#### 任務要求
逐字引用下方氧化鋁/鋁合金複合材料研究摘要中，從「本研究是以純氧化鋁粉末中混入」到「的方式探討其性質較佳之原因。」的文字，起訖兩處均含在內。

#### 文件摘錄
####

氧化鋁陶瓷材料具有相當優良的物理、化學和機械性質，是目前最廣泛被使用的陶瓷材料之一。除了陶瓷粉體容易取得及成本較低的優點外，氧化鋁的高強度、熱穩定性及低熱傳導性近年來也適用於高溫結構體及基板的應用。但氧化鋁陶瓷仍和一般常見的陶瓷相同，擁有低延展性、低韌性的缺點，為改善此情形，其可利用更高的燒結溫度及施以加壓燒結，得到緻密之燒結體，或添加金屬相製作成氧化鋁基的陶瓷/金屬複合材料，預期以添加韌化相之方式，大幅度提升其破壞韌性值。
本研究是以純氧化鋁粉末中混入不同體積配比的石蠟為起始粉末，壓製成生胚後於大氣氣氛中脫脂、燒結成多孔且連通的氧化鋁預形體，再以擠壓鑄造法，將鋁合金熔液以外加機械壓擠入氧化鋁預形體中，製成不同氧化鋁/鋁合金體積比例之複合材料。試片經裁切、研磨及拋光後，測量其物理性質及機械性質，並研究添加不同體積配比的第二相，對其物理性質及機械性質的影響，再將試片做適度的加工，以光學顯微鏡及電子顯微鏡觀察其微結構與破壞表面，探討複合材料之破壞機構。
經實驗分析後得知，以擠壓鑄造法製作氧化鋁/鋁合金複合材料，經電性及影像分析結果可得知，本研究可製作出陶瓷及金屬兩相均勻分佈且相互連通之複合材料。氧化鋁/鋁合金複合材料之機械性質分析中，硬度值隨金屬相體積百分比的增加而降低，其四點彎曲強度值隨金屬相體積百分比的增加而先增加後降低，而破壞韌性值隨金屬相體積百分比的增加而增加，其中氧化鋁/A356鋁合金複合材料為本研究中最佳物理及機械性質之複合材料，進而以物理性質及微結構觀察的方式探討其性質較佳之原因。
研究中發現氧化鋁/ A356鋁合金複合材料之物理性質及機械性質的關連性，並由前人之研究中觀察到的同樣現象，可推測殘留應力之形成是由於複合材料由製程高溫降低至室溫時，高熱膨脹係數之鋁合金相包圍擠壓氧化鋁陶瓷相所致，因此殘留應力應產生於陶瓷及金屬相的介面處。研究後續以有限元素法模擬分析複合材料中，金屬及陶瓷兩相間因熱膨脹係數的差異而產生之殘留應力；且以高角度X-ray繞射分析法，分析複合材料中存在的殘留應力實驗值，並比較理論值及實驗值的差異之處。之後分析陶瓷/金屬兩相間的接觸面積，研究結果發現，兩相間接觸面積的多寡將會影響複合材料中殘留應力的大小。由此可解釋以有限元素法模擬分析，及高角度X-ray繞射分析法研究複合材料中，所得到不同殘留應力數值的原因。最後討論殘留應力的存在，對於氧化鋁/ A356鋁合金複合材料之微結構及機械性質的影響，並綜合討論複合材料中，強化及韌化機制的存在及影響。

####

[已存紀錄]
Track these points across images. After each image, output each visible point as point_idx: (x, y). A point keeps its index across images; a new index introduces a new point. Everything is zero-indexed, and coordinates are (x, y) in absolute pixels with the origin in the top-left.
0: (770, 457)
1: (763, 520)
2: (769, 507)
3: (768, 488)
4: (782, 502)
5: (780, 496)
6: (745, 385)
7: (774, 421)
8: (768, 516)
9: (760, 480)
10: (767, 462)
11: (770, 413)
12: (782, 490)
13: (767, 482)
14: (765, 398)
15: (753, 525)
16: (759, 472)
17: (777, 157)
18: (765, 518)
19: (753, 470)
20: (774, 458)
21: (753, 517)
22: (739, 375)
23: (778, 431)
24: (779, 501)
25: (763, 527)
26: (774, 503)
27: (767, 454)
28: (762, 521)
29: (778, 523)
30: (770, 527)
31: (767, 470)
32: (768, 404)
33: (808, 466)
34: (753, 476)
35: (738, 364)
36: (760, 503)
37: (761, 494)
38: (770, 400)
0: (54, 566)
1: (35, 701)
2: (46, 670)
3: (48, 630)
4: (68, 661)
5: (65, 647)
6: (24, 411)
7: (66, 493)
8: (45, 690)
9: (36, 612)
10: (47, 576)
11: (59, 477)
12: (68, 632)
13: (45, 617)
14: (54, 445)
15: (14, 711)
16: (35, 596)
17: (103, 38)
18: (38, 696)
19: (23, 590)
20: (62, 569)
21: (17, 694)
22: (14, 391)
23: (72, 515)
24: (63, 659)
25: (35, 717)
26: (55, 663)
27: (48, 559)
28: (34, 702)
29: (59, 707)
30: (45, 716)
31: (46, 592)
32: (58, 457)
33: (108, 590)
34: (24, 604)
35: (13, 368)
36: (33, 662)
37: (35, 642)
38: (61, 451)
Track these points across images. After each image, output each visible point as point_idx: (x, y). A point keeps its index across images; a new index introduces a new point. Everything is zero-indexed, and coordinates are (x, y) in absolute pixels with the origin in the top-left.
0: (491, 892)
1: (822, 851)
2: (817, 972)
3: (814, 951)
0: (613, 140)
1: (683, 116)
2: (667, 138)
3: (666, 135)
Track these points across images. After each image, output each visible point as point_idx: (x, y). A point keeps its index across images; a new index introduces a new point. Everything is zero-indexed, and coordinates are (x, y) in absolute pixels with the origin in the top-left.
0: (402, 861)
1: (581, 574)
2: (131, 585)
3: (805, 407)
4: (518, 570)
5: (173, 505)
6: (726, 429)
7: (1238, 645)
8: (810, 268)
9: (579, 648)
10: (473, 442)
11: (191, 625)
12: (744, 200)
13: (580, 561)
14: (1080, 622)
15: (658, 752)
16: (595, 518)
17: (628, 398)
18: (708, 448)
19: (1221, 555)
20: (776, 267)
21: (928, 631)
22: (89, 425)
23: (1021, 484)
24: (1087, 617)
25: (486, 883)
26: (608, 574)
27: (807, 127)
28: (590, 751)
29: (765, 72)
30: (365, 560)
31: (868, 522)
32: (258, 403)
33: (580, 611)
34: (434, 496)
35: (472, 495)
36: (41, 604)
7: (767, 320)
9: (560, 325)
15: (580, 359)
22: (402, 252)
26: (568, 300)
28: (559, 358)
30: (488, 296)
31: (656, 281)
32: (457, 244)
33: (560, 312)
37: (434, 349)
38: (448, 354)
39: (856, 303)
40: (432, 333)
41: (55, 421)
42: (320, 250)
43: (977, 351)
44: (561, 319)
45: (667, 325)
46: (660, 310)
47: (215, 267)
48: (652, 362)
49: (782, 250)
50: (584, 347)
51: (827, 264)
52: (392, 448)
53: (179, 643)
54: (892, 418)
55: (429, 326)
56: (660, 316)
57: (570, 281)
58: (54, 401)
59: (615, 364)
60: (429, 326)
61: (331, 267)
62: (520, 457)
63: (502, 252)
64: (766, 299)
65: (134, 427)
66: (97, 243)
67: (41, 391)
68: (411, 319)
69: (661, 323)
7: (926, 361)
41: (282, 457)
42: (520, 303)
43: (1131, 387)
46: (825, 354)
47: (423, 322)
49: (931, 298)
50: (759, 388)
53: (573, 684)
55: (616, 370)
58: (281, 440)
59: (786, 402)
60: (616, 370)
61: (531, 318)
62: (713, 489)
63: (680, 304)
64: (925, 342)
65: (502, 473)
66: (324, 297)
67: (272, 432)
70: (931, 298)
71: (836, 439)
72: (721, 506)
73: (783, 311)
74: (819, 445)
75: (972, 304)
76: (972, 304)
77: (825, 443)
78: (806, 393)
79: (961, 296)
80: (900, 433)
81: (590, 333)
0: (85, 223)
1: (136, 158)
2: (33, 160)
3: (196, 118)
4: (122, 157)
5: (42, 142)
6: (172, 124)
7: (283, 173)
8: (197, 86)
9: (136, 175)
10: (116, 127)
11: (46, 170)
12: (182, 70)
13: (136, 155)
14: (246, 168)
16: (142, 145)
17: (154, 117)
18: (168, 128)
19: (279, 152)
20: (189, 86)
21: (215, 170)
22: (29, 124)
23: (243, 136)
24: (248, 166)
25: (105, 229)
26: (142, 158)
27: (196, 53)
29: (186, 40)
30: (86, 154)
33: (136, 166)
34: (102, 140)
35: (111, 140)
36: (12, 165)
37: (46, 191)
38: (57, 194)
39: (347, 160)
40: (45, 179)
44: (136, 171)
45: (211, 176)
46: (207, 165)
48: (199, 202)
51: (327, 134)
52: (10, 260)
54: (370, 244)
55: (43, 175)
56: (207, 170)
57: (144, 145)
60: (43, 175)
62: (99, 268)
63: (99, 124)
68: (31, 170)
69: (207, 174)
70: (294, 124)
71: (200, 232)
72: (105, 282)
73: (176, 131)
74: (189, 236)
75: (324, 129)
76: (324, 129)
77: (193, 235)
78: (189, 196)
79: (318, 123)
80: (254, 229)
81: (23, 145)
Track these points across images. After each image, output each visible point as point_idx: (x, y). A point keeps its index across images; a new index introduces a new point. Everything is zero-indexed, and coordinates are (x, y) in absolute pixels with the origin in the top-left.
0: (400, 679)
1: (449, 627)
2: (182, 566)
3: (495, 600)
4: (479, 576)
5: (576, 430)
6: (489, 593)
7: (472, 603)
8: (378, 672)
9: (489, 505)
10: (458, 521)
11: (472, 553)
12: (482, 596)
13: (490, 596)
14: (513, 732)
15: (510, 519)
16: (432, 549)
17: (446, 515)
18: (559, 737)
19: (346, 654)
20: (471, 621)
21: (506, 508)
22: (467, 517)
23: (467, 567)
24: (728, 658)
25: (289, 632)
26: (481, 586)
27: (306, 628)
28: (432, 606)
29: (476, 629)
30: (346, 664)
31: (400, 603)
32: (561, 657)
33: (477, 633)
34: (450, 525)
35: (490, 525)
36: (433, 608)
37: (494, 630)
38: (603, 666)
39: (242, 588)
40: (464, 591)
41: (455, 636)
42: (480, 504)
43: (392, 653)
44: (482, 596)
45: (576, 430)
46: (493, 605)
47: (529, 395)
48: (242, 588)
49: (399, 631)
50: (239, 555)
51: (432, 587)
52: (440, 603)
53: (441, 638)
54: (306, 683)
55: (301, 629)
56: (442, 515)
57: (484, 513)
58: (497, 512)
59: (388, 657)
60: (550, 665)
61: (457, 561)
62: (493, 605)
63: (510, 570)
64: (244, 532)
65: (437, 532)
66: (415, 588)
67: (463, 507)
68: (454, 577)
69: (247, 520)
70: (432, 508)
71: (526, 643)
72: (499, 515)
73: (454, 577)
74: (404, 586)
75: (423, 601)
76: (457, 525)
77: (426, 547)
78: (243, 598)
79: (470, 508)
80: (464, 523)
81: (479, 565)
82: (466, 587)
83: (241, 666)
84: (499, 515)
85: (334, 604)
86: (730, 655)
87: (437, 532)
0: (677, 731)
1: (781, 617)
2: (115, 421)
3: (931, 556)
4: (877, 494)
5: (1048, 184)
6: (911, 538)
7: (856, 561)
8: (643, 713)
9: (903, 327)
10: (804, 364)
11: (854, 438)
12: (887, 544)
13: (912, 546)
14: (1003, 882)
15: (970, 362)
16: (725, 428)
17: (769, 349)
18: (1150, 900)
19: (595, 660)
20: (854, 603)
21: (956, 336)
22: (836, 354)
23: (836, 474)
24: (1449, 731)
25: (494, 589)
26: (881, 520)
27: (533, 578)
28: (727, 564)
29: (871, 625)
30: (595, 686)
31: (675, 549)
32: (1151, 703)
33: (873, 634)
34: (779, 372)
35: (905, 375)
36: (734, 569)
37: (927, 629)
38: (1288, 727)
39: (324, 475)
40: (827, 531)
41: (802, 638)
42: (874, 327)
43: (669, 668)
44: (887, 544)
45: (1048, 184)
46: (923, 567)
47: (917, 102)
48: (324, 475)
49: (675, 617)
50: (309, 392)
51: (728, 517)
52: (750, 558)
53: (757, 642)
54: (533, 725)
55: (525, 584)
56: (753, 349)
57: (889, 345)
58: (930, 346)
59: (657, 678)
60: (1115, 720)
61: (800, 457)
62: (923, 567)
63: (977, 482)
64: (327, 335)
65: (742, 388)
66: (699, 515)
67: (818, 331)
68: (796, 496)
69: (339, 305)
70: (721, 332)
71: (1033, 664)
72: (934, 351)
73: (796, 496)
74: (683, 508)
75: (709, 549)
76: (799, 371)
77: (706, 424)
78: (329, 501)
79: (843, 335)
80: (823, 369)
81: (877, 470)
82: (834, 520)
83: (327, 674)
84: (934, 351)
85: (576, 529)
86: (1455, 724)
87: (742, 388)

####

#### 完整答案
本研究是以純氧化鋁粉末中混入不同體積配比的石蠟為起始粉末，壓製成生胚後於大氣氣氛中脫脂、燒結成多孔且連通的氧化鋁預形體，再以擠壓鑄造法，將鋁合金熔液以外加機械壓擠入氧化鋁預形體中，製成不同氧化鋁/鋁合金體積比例之複合材料。試片經裁切、研磨及拋光後，測量其物理性質及機械性質，並研究添加不同體積配比的第二相，對其物理性質及機械性質的影響，再將試片做適度的加工，以光學顯微鏡及電子顯微鏡觀察其微結構與破壞表面，探討複合材料之破壞機構。
經實驗分析後得知，以擠壓鑄造法製作氧化鋁/鋁合金複合材料，經電性及影像分析結果可得知，本研究可製作出陶瓷及金屬兩相均勻分佈且相互連通之複合材料。氧化鋁/鋁合金複合材料之機械性質分析中，硬度值隨金屬相體積百分比的增加而降低，其四點彎曲強度值隨金屬相體積百分比的增加而先增加後降低，而破壞韌性值隨金屬相體積百分比的增加而增加，其中氧化鋁/A356鋁合金複合材料為本研究中最佳物理及機械性質之複合材料，進而以物理性質及微結構觀察的方式探討其性質較佳之原因。